Indeed, the Chilean tax authority, in Rulings No. 606 of 2015 and No. 2494 of 2016, referred to the application of Article 7 and Article 12 of the Chile–Spain DTA as a distribution agreement. Following the commentaries on Article 12 of the OECD Model Tax Convention, the taxpayer interpreted that payments for distribution rights should not fall within the scope of Article 12, but instead should fall under Article 7, since they would not be made for the use of, or the right to use, an element that was included in the definition of 'royalty' in Article 12.
However, the tax authority did not agree with this interpretation. Instead it declared that payments would consitute a royalty under Article 12 of the DTA, based on the fact that Spain made a special reservation, under which it stated that it did not concur with the interpretation that distribution rights for software should be deemed business profits.
Furthermore, the Chilean IRS ruled that, even if such a reservation did not exist, payments for the distribution of software should be deemed royalties, as Chilean DTAs do not follow the OECD Model Tax Convention, given that they include under the royalty definition the expression: "or other intangible property". The tax authority's understanding is that this phrase was expressly included in order to broaden the application of Article 12 to any kind of intangible asset. Based on this difference, the Chilean IRS, in this case, seems not to follow the commentaries issued by the OECD to the MTC.
These criteria were further confirmed through Rulings No. 124 and No. 125 of 2018, where the Chilean IRS insisted that payments for distribution rights on software and on a television channel, should fall within the scope of Article 12, because they would constitute "other intangible property".

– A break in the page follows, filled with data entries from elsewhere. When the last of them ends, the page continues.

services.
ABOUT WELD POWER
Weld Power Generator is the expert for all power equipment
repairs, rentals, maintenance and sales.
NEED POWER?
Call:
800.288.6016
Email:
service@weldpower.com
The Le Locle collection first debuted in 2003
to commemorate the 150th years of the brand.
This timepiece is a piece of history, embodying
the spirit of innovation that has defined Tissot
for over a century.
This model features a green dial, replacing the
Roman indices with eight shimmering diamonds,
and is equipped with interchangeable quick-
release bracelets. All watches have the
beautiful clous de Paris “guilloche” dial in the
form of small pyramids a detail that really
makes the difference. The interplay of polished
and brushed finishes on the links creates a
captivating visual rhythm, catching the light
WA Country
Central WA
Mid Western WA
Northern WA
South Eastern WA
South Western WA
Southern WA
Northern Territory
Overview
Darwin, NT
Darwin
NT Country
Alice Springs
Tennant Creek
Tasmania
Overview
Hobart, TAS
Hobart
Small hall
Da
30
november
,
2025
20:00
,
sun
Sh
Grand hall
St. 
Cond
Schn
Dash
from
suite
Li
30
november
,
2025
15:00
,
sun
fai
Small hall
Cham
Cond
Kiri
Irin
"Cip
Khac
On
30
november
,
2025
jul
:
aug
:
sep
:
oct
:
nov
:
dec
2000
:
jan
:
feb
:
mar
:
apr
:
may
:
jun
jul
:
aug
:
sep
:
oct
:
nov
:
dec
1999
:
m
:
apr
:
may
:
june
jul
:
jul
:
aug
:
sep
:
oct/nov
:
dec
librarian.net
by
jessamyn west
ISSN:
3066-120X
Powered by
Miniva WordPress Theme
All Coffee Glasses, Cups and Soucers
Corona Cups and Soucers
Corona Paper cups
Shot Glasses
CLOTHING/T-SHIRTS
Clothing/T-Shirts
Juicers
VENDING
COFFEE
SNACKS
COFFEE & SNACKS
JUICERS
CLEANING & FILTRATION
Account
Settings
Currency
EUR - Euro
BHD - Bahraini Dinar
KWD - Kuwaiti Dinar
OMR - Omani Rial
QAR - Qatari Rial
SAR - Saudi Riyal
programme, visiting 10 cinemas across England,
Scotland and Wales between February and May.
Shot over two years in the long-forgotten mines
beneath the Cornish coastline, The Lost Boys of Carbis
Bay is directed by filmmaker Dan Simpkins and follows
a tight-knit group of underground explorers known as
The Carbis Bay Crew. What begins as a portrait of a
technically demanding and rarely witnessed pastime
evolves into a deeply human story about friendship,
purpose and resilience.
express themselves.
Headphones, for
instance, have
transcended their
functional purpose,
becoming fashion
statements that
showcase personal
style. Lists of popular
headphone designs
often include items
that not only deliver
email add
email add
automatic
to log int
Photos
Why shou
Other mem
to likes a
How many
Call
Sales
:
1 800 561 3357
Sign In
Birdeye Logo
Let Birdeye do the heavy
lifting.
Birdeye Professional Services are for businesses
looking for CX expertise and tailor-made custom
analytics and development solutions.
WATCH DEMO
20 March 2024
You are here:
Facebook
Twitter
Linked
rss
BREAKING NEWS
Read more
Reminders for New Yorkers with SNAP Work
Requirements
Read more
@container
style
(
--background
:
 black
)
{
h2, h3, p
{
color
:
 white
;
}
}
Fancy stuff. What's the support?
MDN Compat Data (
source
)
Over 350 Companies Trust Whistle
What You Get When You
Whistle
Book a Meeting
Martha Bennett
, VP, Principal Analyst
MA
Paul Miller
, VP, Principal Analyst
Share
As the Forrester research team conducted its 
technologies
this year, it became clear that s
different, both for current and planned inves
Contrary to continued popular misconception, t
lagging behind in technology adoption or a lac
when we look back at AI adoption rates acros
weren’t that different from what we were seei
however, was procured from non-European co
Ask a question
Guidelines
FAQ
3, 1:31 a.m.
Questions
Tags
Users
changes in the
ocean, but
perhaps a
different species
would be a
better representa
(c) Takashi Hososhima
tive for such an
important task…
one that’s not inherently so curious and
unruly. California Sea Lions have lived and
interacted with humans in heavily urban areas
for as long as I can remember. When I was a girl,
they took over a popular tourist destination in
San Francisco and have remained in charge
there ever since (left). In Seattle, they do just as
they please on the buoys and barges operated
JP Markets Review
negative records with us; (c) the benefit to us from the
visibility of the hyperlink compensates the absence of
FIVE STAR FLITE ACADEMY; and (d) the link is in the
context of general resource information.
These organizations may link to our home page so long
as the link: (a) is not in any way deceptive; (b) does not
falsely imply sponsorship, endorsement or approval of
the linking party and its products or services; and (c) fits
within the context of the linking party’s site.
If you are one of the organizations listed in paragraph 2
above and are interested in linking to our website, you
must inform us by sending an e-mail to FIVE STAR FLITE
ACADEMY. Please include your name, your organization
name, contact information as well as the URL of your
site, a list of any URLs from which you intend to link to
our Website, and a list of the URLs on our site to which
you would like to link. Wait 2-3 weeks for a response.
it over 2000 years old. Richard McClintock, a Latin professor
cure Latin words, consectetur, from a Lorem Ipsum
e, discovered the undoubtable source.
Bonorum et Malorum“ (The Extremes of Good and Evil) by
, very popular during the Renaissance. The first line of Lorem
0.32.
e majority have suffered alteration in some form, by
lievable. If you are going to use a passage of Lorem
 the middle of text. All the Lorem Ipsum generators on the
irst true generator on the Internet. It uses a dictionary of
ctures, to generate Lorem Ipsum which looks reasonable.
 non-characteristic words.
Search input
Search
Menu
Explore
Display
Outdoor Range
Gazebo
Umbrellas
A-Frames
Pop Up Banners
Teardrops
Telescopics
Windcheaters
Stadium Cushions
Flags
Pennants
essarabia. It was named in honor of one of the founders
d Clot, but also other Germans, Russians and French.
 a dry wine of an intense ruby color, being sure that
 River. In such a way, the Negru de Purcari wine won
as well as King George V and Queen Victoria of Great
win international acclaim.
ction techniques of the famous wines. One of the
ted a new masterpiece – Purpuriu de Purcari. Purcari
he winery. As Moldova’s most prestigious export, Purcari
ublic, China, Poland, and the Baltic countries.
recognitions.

Even though these criteria are highly debatable, it cannot be ignored that the Chilean IRS seems to have a formal position on the taxation that should be applicable to distribution rights at least for DTA purposes. However, from a domestic law perspective, and particularly as regards software, there are still some exemptions that could be explored.
Given the above, it is quite important that companies operating in Chile under any kind of distribution structures take into account the Chilean IRS's position on the application of Article 12, as this could potentially imply that withholding taxes could be applied in Chile. It is also crucial that a thorough review of the relevant agreements and licences is performed, to further confirm the tax treatment from a domestic law perspective, especially to determine whether some exemptions available on software could be applied.